Pursuit of Happiness

Stacking them up

VR Ferose has had a lifelong affair…with books 

Patience and perseverance maketh a good book collector, says 37-year-old VR Ferose, Bengaluru-based managing director of SAP Labs India, adding, “The last thing a collector does is bargain.” He has, however, had to strike a deal with his wife: “I buy one book, give one away.” It’s the only way they can make space for yet another book in their home, which already has almost 3,000 tomes (besides the 200 in his office), and he has managed to read only half of them. An avid reader since childhood, what started with comics and Reader’s Digest has now grown to be a non-stop passion for Ferose.
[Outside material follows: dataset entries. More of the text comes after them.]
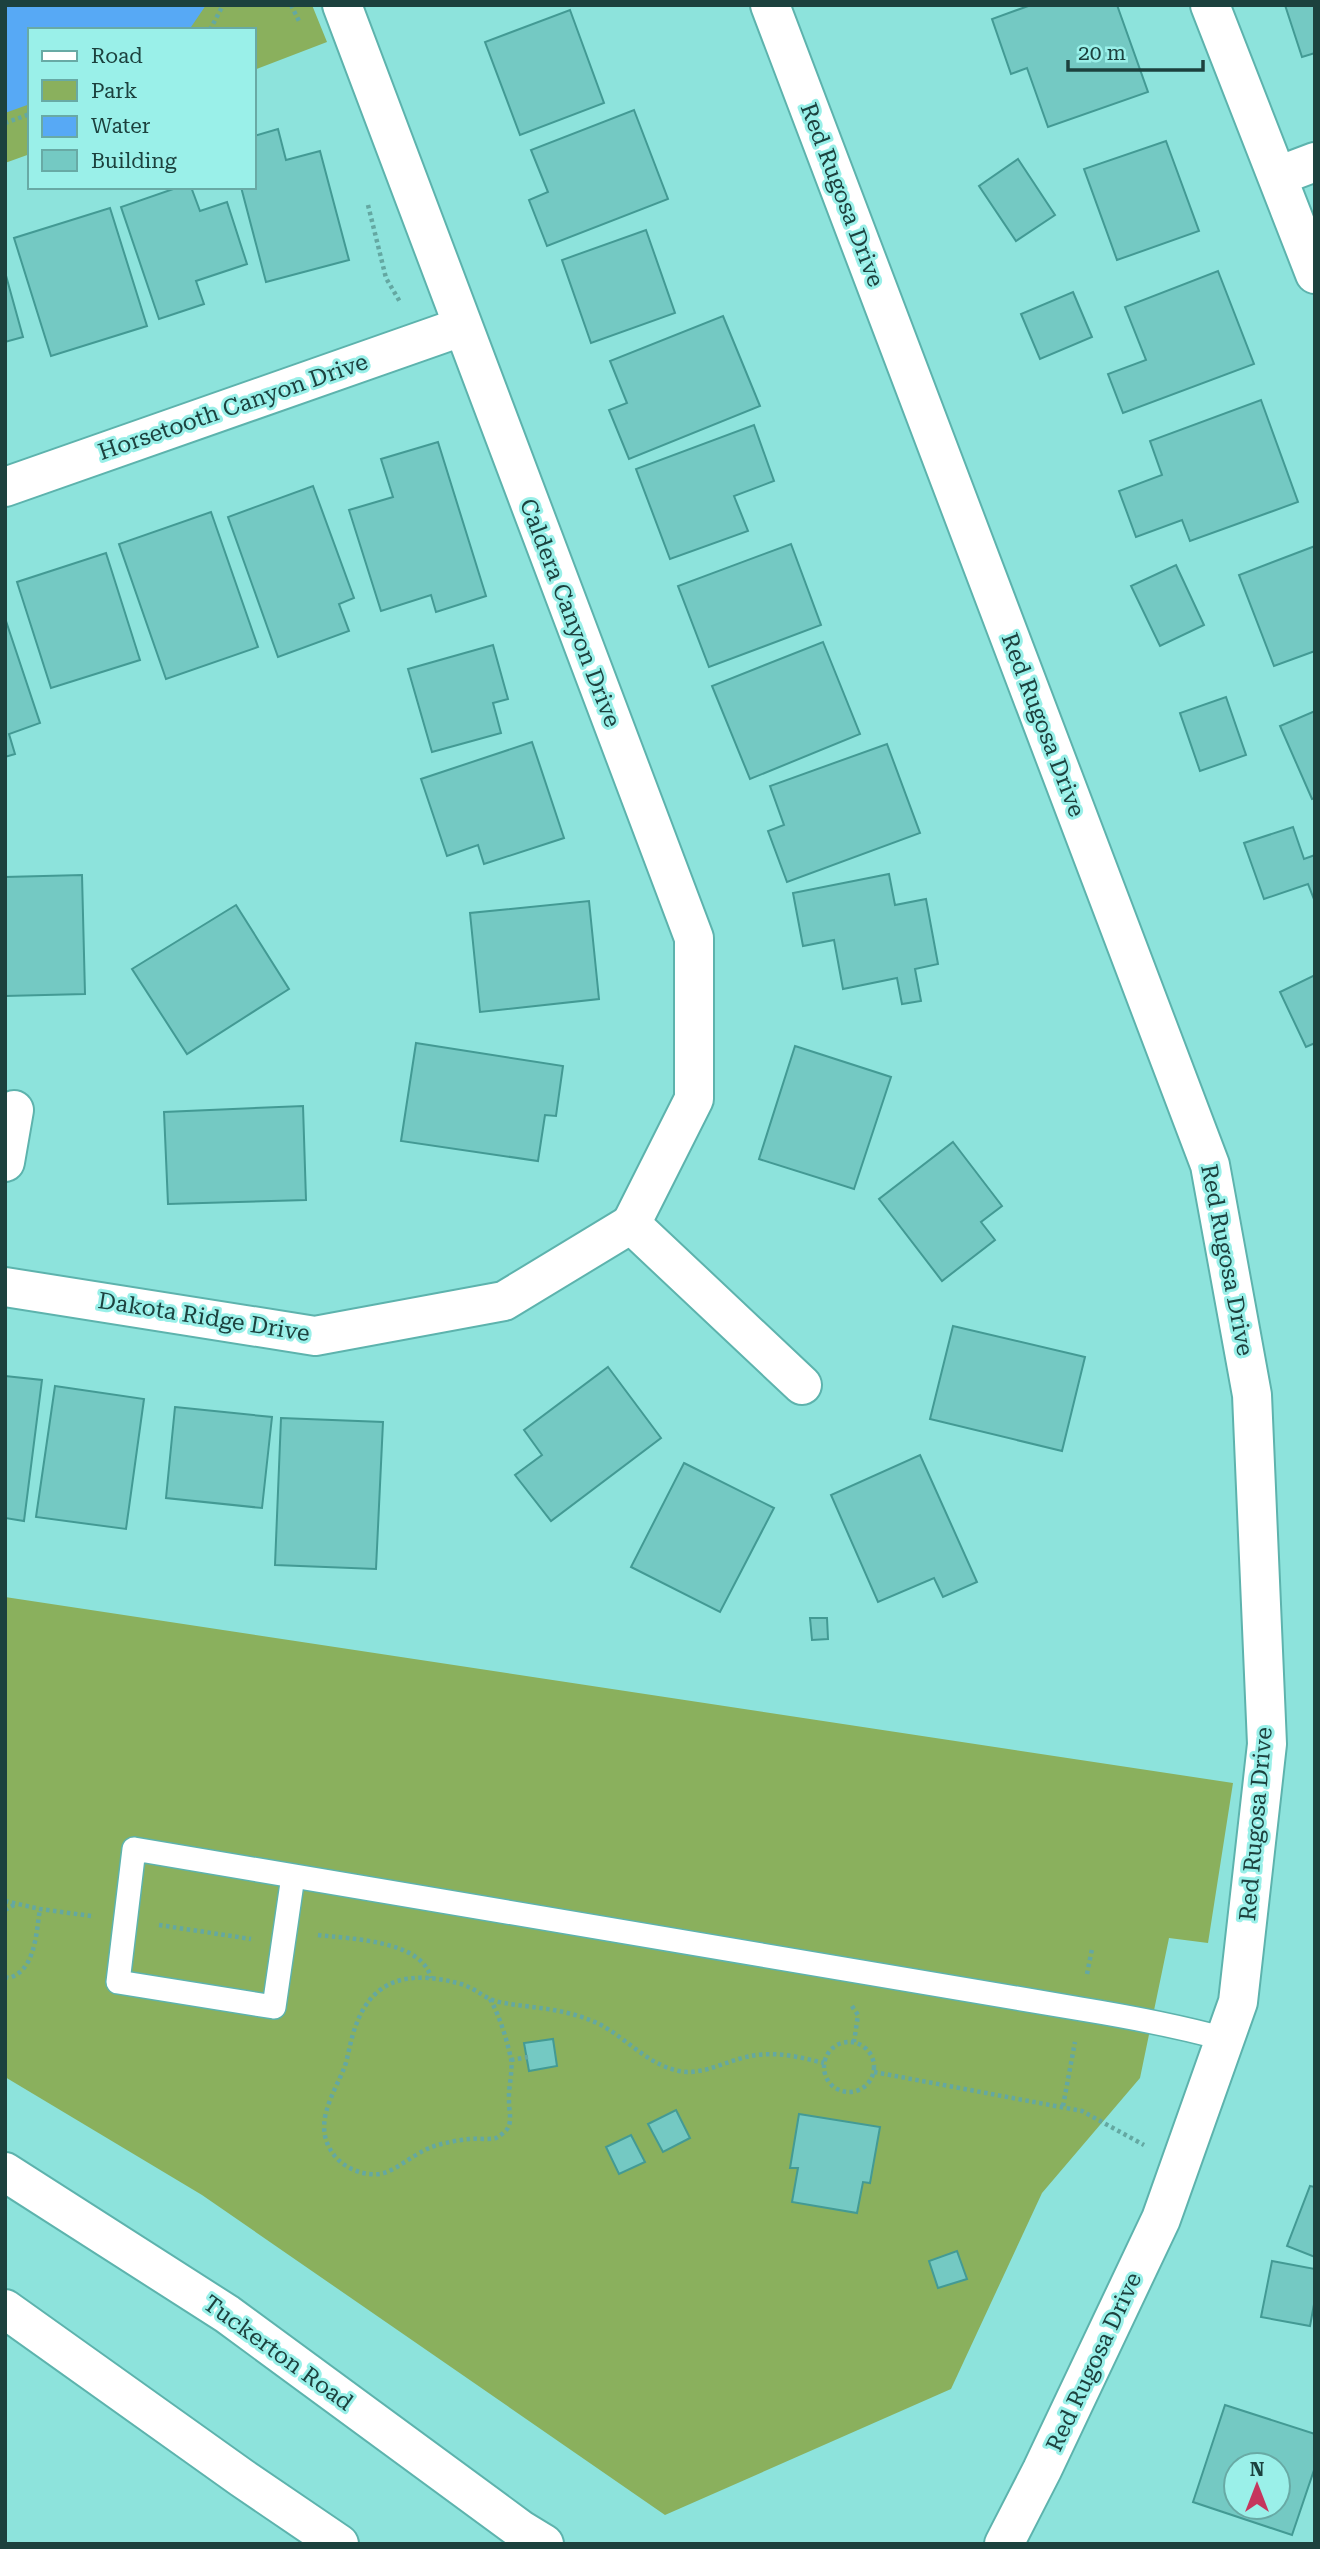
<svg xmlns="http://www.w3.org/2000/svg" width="1320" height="2549" font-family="'Roboto Serif',serif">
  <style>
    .green { fill: #8ab05d }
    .water { fill: #57a9f5 }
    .building { fill: #74c9c3; stroke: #439a94; stroke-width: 2; fill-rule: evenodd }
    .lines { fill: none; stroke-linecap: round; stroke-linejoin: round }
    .service-casing { stroke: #5db3ad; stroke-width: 26 }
    .minor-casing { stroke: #5db3ad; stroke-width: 42 }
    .tertiary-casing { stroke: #5db3ad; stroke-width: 42 }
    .secondary-casing { stroke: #5db3ad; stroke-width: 42 }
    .path { stroke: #64a8a2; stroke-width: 4.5; stroke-dasharray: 3.5 3.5; stroke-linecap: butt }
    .service { stroke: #fff; stroke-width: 23 }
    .minor { stroke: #fff; stroke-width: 38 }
    .tertiary { stroke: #fff; stroke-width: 38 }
    .secondary { stroke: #fff; stroke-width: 38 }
    .labels { text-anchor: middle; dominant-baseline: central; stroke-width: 6; stroke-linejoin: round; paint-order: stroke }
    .street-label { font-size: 23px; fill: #1c413e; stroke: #9af0e9 }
  </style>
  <rect width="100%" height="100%" fill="#8de3dc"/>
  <g class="green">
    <path d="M5,5H312L327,42L254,70V30H30V154L5,163Z"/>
    <path d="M5,1597L1233,1783L1208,1943L1169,1938L1140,2078L1042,2193L951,2389L665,2515L202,2195L5,2077Z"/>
  </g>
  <path class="water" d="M5,5H206L189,30H30V104L5,113Z"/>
  <g class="building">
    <path d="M1031,5H1117L1148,92L1048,127L1027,68L1011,74L992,19Z"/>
    <path d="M1285,5H1315V53L1302,57Z"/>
    <path d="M570,10L604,103L520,135L485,42Z"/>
    <path d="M634,110L668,199L547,246L529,200L548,192L531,150Z"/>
    <path d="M278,129L286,160L320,151L349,260L266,282L241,187H254V136Z"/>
    <path d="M1166,141L1199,231L1117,260L1084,169Z"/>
    <path d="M1018,159L1055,215L1016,241L979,186Z"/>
    <path d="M179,187H191L200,211L227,202L247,264L196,281L204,304L159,319L121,207Z"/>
    <path d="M110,208L147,326L51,356L14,238Z"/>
    <path d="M646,230L675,313L591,343L562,260Z"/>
    <path d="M1218,271L1254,364L1123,413L1108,374L1146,360L1125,307Z"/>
    <path d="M5,272L23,337L5,342Z"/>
    <path d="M1073,292L1092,337L1040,359L1021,314Z"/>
    <path d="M723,316L760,406L629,459L609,410L627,403L610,361Z"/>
    <path d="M1261,400L1298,502L1190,541L1182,520L1136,537L1119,491L1162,475L1150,441Z"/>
    <path d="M754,425L774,481L734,496L748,531L670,559L636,469Z"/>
    <path d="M438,442L486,596L436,612L431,595L381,611L349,510L393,497L381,459Z"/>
    <path d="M313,486L354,598L339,604L349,631L278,657L228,517Z"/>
    <path d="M211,512L258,647L166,679L119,544Z"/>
    <path d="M791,544L821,625L709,667L678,586Z"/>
    <path d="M1315,546V651L1274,666L1239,575Z"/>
    <path d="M106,553L140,660L51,688L17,582Z"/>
    <path d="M1176,565L1204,625L1160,646L1131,586Z"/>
    <path d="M5,618L40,723L9,734L15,754L5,757Z"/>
    <path d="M823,642L860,734L750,779L712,686Z"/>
    <path d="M493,645L508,699L493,703L501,733L432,752L408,669Z"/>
    <path d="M1226,697L1246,755L1200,771L1180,713Z"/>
    <path d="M1315,711V798L1312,799L1280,726Z"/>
    <path d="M532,742L564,838L484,864L478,845L447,856L421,779Z"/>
    <path d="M887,744L920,833L787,882L768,831L784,825L770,786Z"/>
    <path d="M1293,827L1304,859L1315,855V902L1308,884L1264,899L1244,843Z"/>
    <path d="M889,874L895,905L926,899L938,964L915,969L921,1001L902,1004L897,978L843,989L834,940L803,946L793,893Z"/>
    <path d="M82,875L85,994L5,996V877Z"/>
    <path d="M589,901L599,999L480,1012L470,913Z"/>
    <path d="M236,905L289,989L187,1054L132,969Z"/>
    <path d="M1315,975V1043L1306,1047L1280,992Z"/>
    <path d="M416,1043L563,1066L556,1116L545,1115L538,1161L401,1141Z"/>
    <path d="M795,1046L891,1077L854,1189L759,1159Z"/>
    <path d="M303,1106L306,1200L168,1204L164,1112Z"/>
    <path d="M953,1142L1002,1206L981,1222L995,1240L942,1281L879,1199Z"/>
    <path d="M953,1326L1085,1357L1062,1451L930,1419Z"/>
    <path d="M608,1367L661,1438L551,1521L515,1475L542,1455L524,1430Z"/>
    <path d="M5,1376L42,1380L24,1521L5,1518Z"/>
    <path d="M55,1386L144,1399L126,1529L36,1517Z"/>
    <path d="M175,1407L272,1417L262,1508L166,1498Z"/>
    <path d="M281,1418L383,1422L376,1569L275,1565Z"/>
    <path d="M920,1455L977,1582L943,1597L934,1578L878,1602L831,1495Z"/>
    <path d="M684,1463L774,1508L720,1612L631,1567Z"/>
    <path d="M810,1618H827L828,1639L812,1640Z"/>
    <path d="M553,2039L557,2066L529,2071L524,2043Z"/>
    <path d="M676,2110L690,2138L663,2152L648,2124Z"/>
    <path d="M799,2114L880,2127L870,2183L863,2182L857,2213L792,2202L798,2168H790Z"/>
    <path d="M631,2135L645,2162L619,2174L606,2147Z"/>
    <path d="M1310,2186L1315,2187V2257L1287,2246Z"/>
    <path d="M957,2251L967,2279L938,2288L929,2261Z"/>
    <path d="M1272,2261L1315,2269V2299L1310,2326L1261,2317Z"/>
    <path d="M1225,2405L1315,2434V2467L1292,2535L1193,2502ZM1236,2465H1278V2507H1236Z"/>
  </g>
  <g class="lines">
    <g class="service-casing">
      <path id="service" d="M293,1876L274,2007L118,1982L134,1849L1081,2009C1130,2017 1178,2026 1225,2039"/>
    </g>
    <g class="minor-casing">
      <g id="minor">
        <path d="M342,5L694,938V1099L631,1224"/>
        <path d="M1210,5L1315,274"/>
        <path d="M1278,176L1315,162"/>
        <path d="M5,487L461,327"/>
        <path d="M5,1162L14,1110"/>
        <path d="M631,1224L802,1385"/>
        <path d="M5,1287L315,1336L504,1301L631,1224"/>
      </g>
    </g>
    <g class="tertiary-casing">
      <path id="tertiary" d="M770,5L1210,1165L1252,1395L1267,1744L1238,2002L1161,2219L1042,2470L1004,2544"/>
    </g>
    <g class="secondary-casing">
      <g id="secondary">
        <path d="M5,2172L227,2314L521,2530L544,2544"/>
        <path d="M5,2309L242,2478L339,2544"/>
      </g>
    </g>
    <g class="path">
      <path d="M291,5L300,23"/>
      <path d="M210,30L223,5"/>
      <path d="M5,123L30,114"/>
      <path d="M368,205L386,278L400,302"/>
      <path d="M5,1901L40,1909L91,1916"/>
      <path d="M5,1910L14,1905"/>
      <path d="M159,1925L251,1939"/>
      <path d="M318,1935C350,1939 422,1940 431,1978"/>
      <path d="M1087,1974L1092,1949"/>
      <path d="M5,1977L9,1978C36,1970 36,1932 40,1909"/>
      <path d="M490,1999C500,2017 507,2040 511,2059C513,2072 508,2088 509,2102C509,2110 512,2120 508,2128C505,2132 500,2136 496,2138C488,2140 478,2138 469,2139C459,2140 448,2142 438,2145C419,2150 405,2164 387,2172C370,2179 344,2169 334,2155C311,2125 334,2094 345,2066C349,2052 351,2038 356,2025C374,1975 415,1971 461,1984C475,1988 485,1999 499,2002C535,2009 561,2007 597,2023C626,2037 646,2064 679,2071C703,2076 727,2060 751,2056C775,2051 800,2057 824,2063"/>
      <path d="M852,2006L858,2015L854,2042"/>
      <circle cx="849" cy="2067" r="25"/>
      <path d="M511,2060L528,2057"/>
      <path d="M874,2072L1082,2111L1144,2145"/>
      <path d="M1063,2106L1075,2042"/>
    </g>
    <use href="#service" class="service"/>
    <use href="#minor" class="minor"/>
    <use href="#tertiary" class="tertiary"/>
    <use href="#secondary" class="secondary"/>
  </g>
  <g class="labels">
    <g class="street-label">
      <text transform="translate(842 195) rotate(69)">Red Rugosa Drive</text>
      <text transform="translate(233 407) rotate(-19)">Horsetooth Canyon Drive</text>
      <text transform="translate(570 613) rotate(69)">Caldera Canyon Drive</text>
      <text transform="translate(1043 725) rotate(69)">Red Rugosa Drive</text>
      <text transform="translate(1227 1260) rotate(79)">Red Rugosa Drive</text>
      <text transform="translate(204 1317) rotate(9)">Dakota Ridge Drive</text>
      <text transform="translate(1256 1824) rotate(-85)">Red Rugosa Drive</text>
      <text transform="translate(278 2353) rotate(36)">Tuckerton Road</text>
      <text transform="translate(1094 2362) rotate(-65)">Red Rugosa Drive</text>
    </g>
  </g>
  <rect width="1320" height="2549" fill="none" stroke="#1c413e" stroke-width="14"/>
  <rect x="28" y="28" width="228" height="161" fill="#9af0e9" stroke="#68aaa5" stroke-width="2"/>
  <rect x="42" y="51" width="35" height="10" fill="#ffffff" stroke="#68aaa5" stroke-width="2"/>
  <text x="91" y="63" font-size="21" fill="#1c413e">Road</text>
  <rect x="42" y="80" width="35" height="21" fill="#8ab05d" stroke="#68aaa5" stroke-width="2"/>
  <text x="91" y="98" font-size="21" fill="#1c413e">Park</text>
  <rect x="42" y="116" width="35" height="21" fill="#57a9f5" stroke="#68aaa5" stroke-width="2"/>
  <text x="91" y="133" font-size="21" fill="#1c413e">Water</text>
  <rect x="42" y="150" width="35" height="21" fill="#74c9c3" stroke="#68aaa5" stroke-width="2"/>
  <text x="91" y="168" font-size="21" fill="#1c413e">Building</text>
  <g transform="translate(1257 2486)"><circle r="33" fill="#9af0e9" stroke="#68aaa5" stroke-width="2"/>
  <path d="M0-5L12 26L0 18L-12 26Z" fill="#c5365d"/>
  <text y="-10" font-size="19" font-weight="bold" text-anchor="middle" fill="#1c413e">N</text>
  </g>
  <path d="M1068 60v10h135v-10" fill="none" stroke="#1c413e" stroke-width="3.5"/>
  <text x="1078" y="60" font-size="21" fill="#1c413e" stroke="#9af0e9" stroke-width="5" paint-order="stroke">20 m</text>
</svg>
At any given time, he is now reading five or six books — in his car, during flights and, he admits, even in office. He turned collector after reading an article by historian and columnist Ramachandra Guha back in the ’90s. The subject? ‘50 great books on cricket’. The bibliophile in Ferose was stoked and he resolved to own them all. He doggedly chased that 50 over ten years, scouring bookstores and interacting with countless collectors in London, Melbourne, Sydney and Bengaluru. His search was completed in 2008 when a friend gifted him the 50th book. 

Grand hobbies have a way of sticking around and the end of that journey turned into the start of another. Soon after, Ferose began collecting books on Delhi, giving in to his fascination for history. Along the way, he turned to rare autographed books, particularly those by Nobel laureates. 

Over the years, his rare book collection not only grew in size and variety, but also into a treasure, with many of them in a bank locker.  Ferose’s signed collection includes Jawaharlal Nehru’s The Discovery of India, Charlie Chaplin’s My Autobiography, Edmund Hillary’s Ascent to the Top, RK Narayan’s The Mahabharata, and books by Nobel prize winners such as Amartya Sen, Mikhail Gorbachev, Nelson Mandela, Desmond Tutu and the Dalai Lama. 

Thanks to Ferose, SAP Labs organises two book reading sessions with authors every month. Around 50 writers visited the SAP Lab office in 2011 and Ferose is now planning on writing a book on them. “Books are a great stress buster,” he says, “and the knowledge helps me become a better professional.” 

On a recent trip to Stanford University for an executive leadership programme, Ferose was delighted to find that three of his professors were Nobel laureates — getting copies of their books was not too difficult! 

Sometimes, though, books find him. An aged bookshop owner in Bengaluru gave Ferose a signed copy of Rabindranath Tagore’s Gitanjali because he wanted “to find a good home for the book”. J Krishnamurthy’s signed copy of At the Feet of the Master took a decade to come to him. 

“A gentle madness,” says Ferose, borrowing the title of Nicholas Basbanes’ non-fiction work of the same name to describe his love for books. In fact, Basbanes’ book tops the list of his upcoming collection — books about books.